• [Work order]:
Print the data again, exactly.

• [Information shown]:
---------------

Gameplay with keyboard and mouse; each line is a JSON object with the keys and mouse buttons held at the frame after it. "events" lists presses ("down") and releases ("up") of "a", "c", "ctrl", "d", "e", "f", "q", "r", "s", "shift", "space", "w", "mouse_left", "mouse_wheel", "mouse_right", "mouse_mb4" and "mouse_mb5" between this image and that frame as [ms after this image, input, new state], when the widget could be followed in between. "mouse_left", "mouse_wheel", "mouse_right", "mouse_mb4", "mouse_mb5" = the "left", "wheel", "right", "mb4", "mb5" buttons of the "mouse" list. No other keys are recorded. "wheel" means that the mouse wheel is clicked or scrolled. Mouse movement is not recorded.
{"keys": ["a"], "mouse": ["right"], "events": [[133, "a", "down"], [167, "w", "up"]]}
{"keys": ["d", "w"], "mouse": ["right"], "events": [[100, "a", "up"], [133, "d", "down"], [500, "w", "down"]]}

---------------

• [Problem solution]:
Gameplay with keyboard and mouse; each line is a JSON object with the keys and mouse buttons held at the frame after it. "events" lists presses ("down") and releases ("up") of "a", "c", "ctrl", "d", "e", "f", "q", "r", "s", "shift", "space", "w", "mouse_left", "mouse_wheel", "mouse_right", "mouse_mb4" and "mouse_mb5" between this image and that frame as [ms after this image, input, new state], when the widget could be followed in between. "mouse_left", "mouse_wheel", "mouse_right", "mouse_mb4", "mouse_mb5" = the "left", "wheel", "right", "mb4", "mb5" buttons of the "mouse" list. No other keys are recorded. "wheel" means that the mouse wheel is clicked or scrolled. Mouse movement is not recorded.
{"keys": ["a"], "mouse": ["right"], "events": [[133, "a", "down"], [167, "w", "up"]]}
{"keys": ["d", "w"], "mouse": ["right"], "events": [[100, "a", "up"], [133, "d", "down"], [500, "w", "down"]]}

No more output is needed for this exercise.